Lehren aus vergangenen Übertreibungen

Die Geschichte liefert Anhaltspunkte für das Ausmaß möglicher Korrekturen. Vom Höchststand der Dotcom-Blase bei 200 Prozent fiel der Indikator um etwa die Hälfte. Im November 2021 überschritt die Kennzahl erneut knapp die 200-Prozent-Marke und korrigierte anschließend um 19 Prozent. In seinem damaligen Fortune-Artikel warnte Buffett, dass Anleger, die bei solchen Höchstständen auf weiter steigende Kurse setzen, darauf wetten, dass die ökonomische Schwerkraft außer Kraft gesetzt wird. Aktuell haben die Bullen das Sagen und treiben den bereits in unbekanntem Terrain befindlichen Indikator weiter in die Gefahrenzone.

Timing bleibt die große Unbekannte

Buffetts These sagt nicht voraus, wann der Markt wieder ins Gleichgewicht findet – nur dass es geschehen wird.
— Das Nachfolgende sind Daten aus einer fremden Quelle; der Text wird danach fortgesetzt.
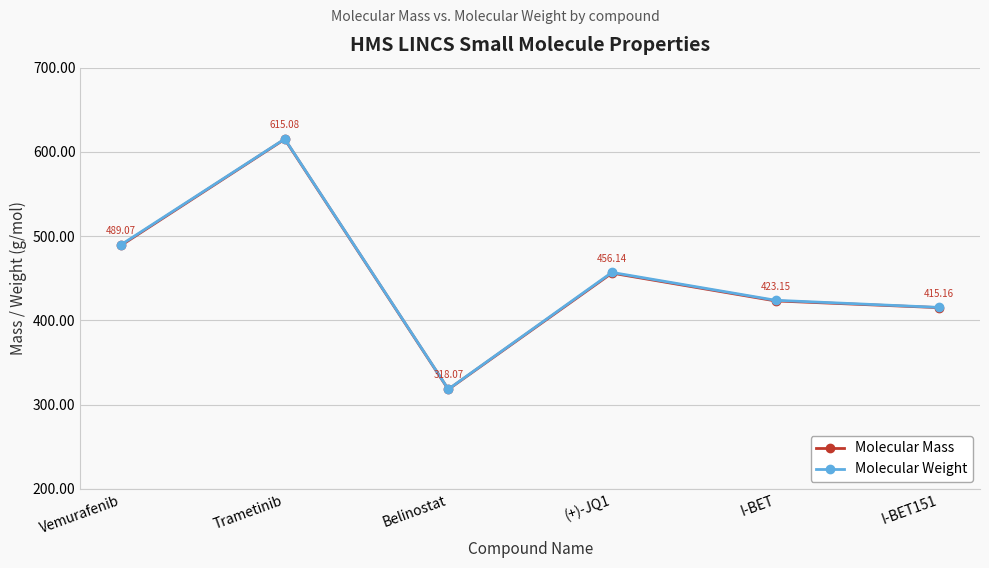

At which category does the chart reach its peak across all series?

Trametinib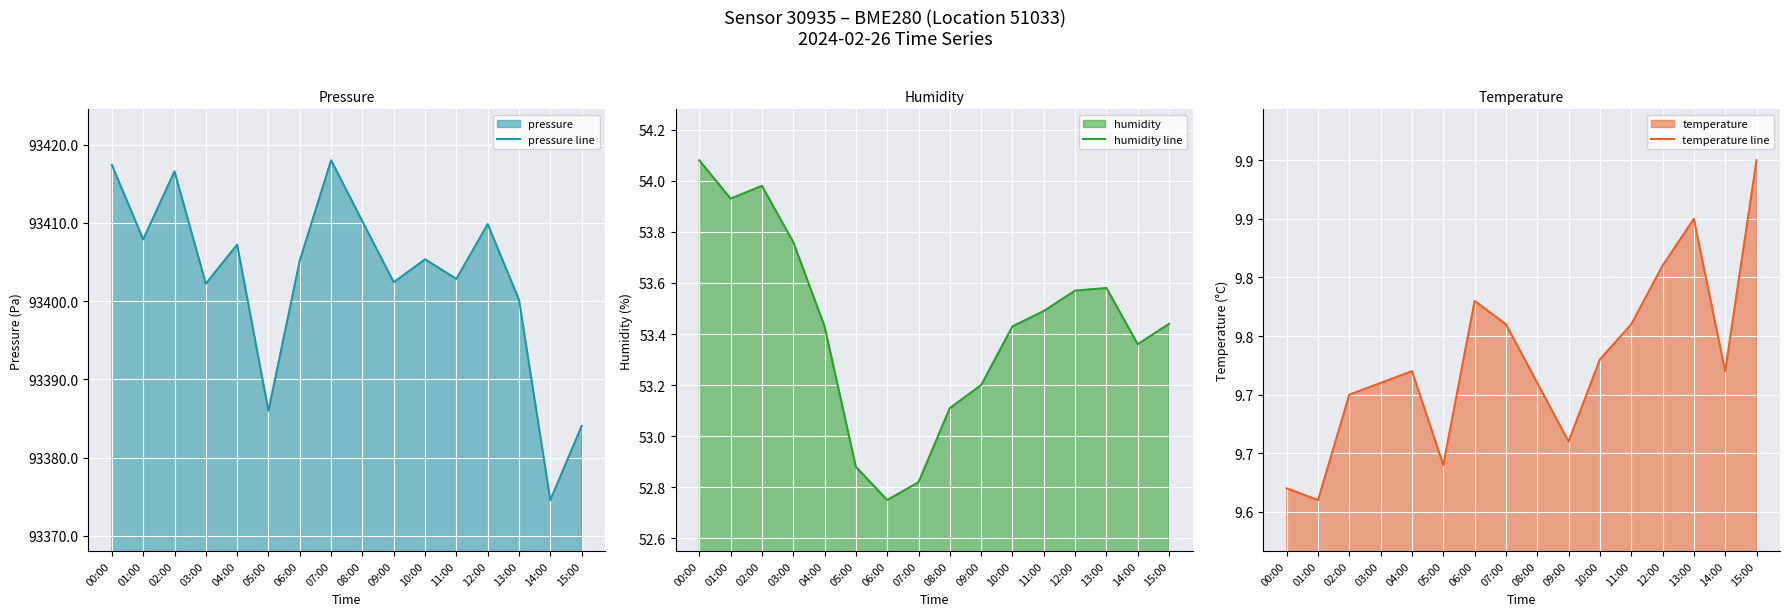

How many values in the pressure line series exceed 93405?

9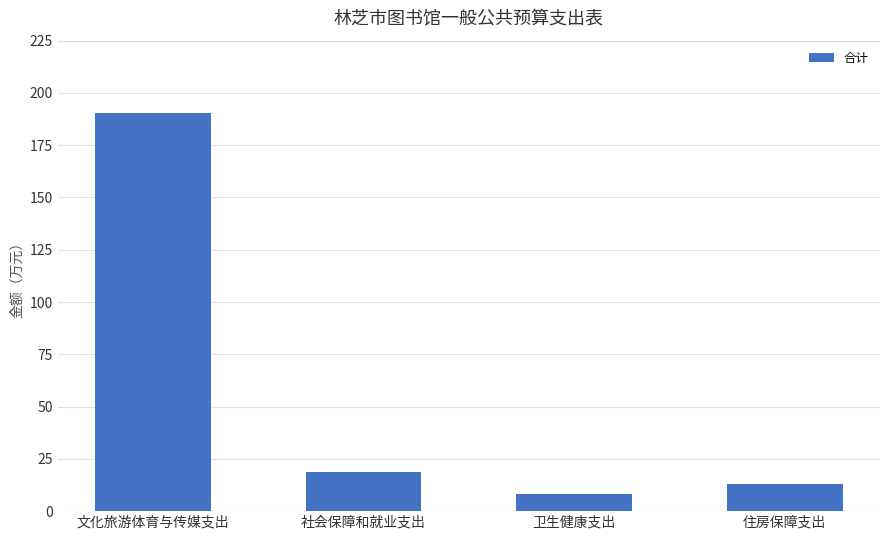

What is the difference between the maximum and minimum values?

182.3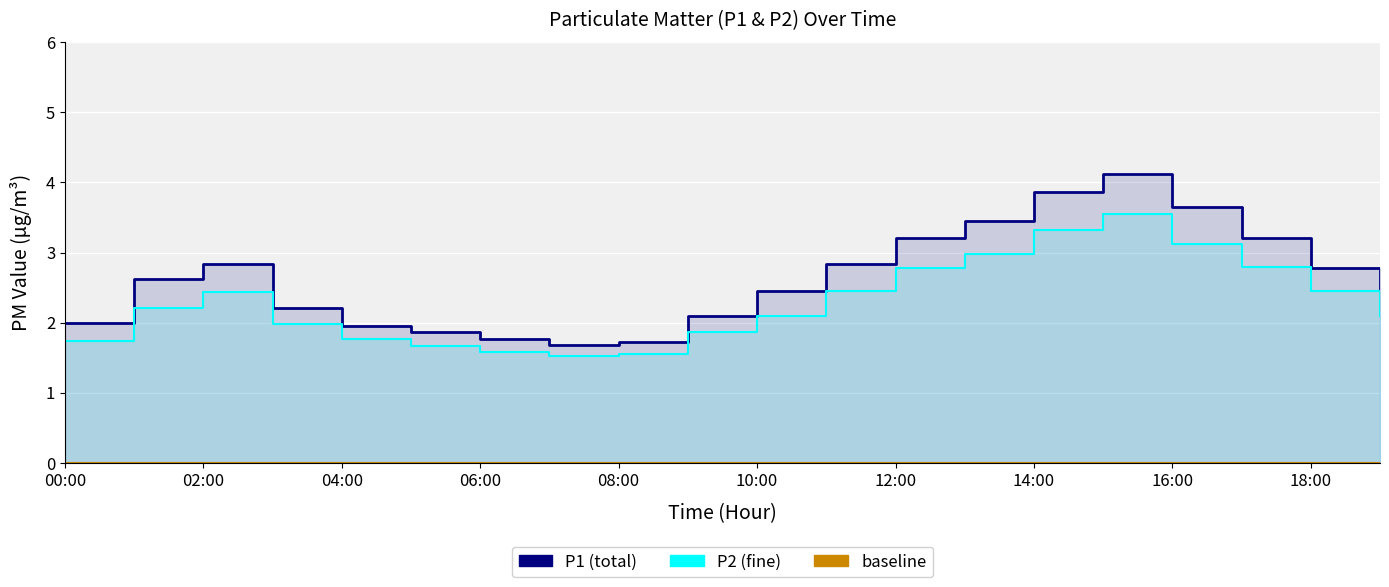

List the labels in order of P2 value, largest first.

15:00, 14:00, 16:00, 13:00, 17:00, 12:00, 11:00, 18:00, 02:00, 01:00, 10:00, 19:00, 03:00, 09:00, 04:00, 00:00, 05:00, 06:00, 08:00, 07:00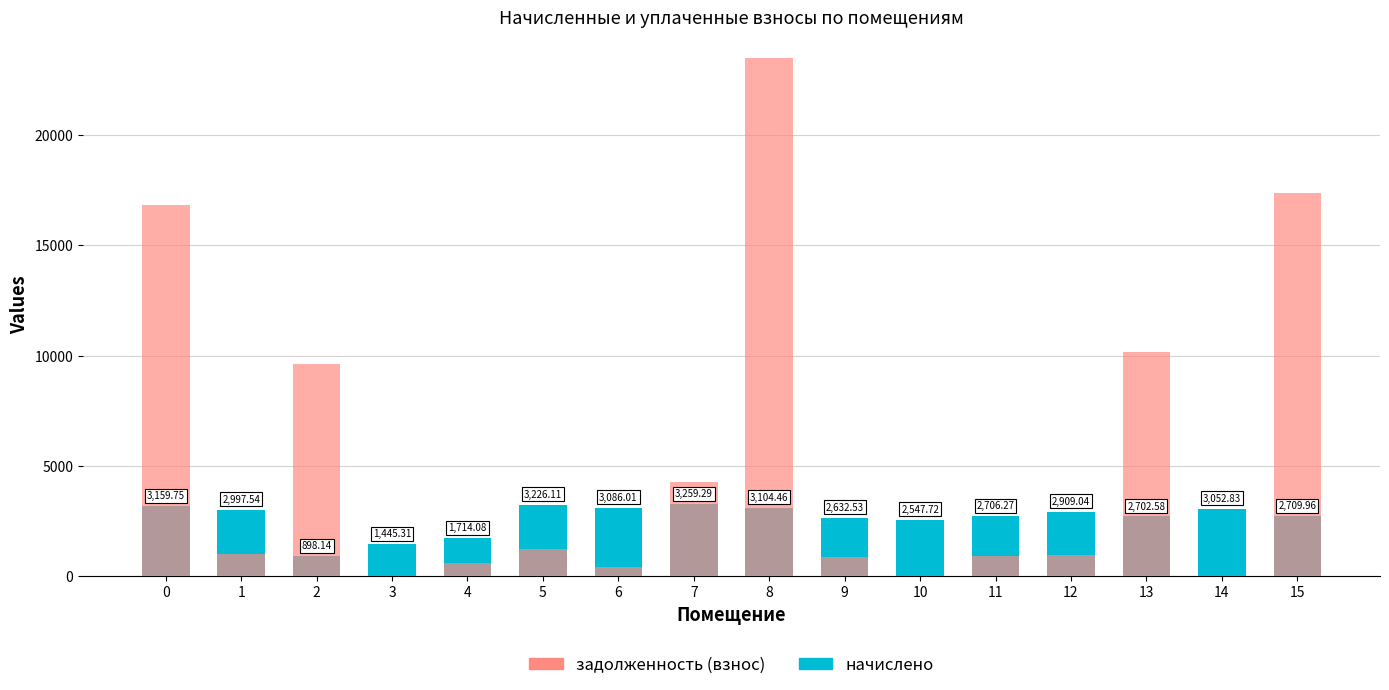

True or false: задолженность (взнос) has a value of 5432.2 at 13.

False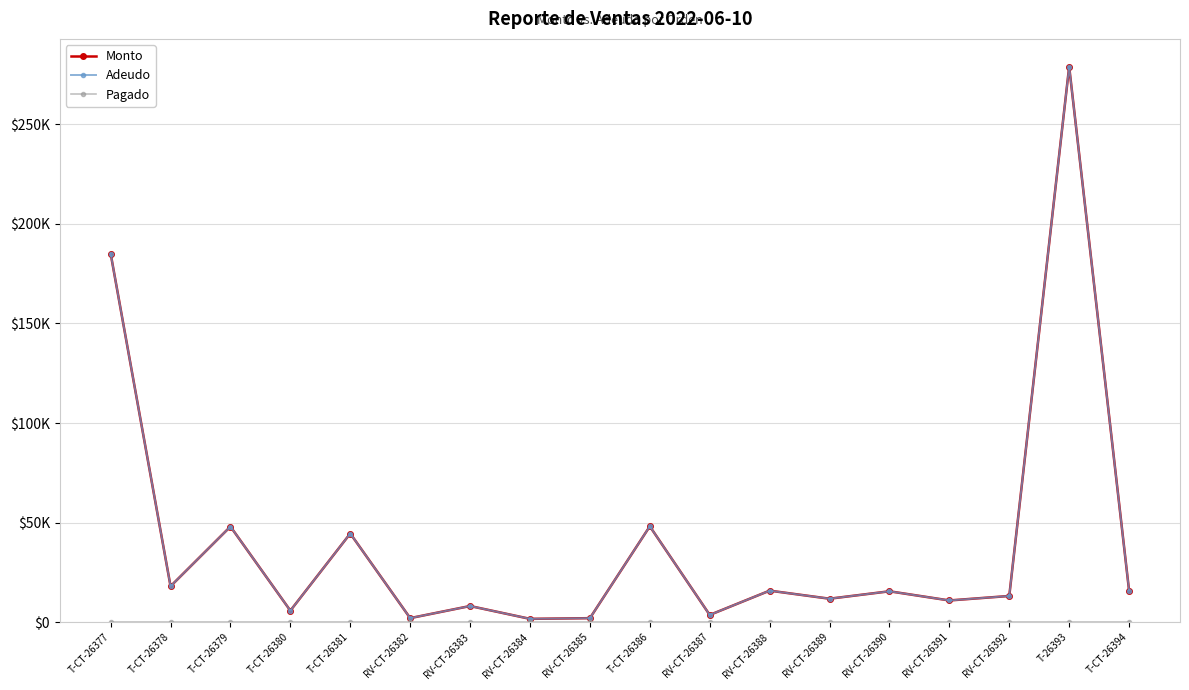

Which series has the widest spread of values?

Monto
Die Korrektur könnte Monate oder Jahre auf sich warten lassen. Historisch betrachtet folgen auf extreme Überbewertungen jedoch stets Anpassungen. Der aktuelle Wert von 227 Prozent liegt deutlich über allen bisherigen Höchstständen. Das macht die Situation nicht weniger riskant, sondern brisanter.

Anleger stehen vor der Herausforderung, dass klassische Bewertungskennzahlen in einem von Liquidität und Technologieoptimismus getriebenen Markt an Aussagekraft verlieren können. Gleichzeitig zeigt die Wirtschaftsgeschichte, dass fundamentale Zusammenhänge langfristig ihre Gültigkeit behalten. Die Frage ist nicht ob, sondern wann die Rückkehr zum Mittelwert erfolgt.

Was die Zahlen für eure Strategie bedeuten

Die aktuelle Marktlage erfordert nüchterne Betrachtung statt Euphorie. Ein Buffett-Indikator von 227 Prozent signalisiert nicht zwingend einen unmittelbar bevorstehenden Crash, aber er markiert ein Umfeld erhöhter Risiken. Wer jetzt investiert, sollte sich bewusst sein, dass die Bewertungen historisch gesehen extrem hoch sind. Diversifikation, gestaffelte Einstiege und ein längerer Anlagehorizont können helfen, Schwankungen besser zu verkraften. Die Devise lautet: Vorsicht walten lassen, ohne in Panik zu verfallen. Denn wie Buffett selbst betont – die besten Kaufgelegenheiten entstehen oft dann, wenn andere in Angst verkaufen.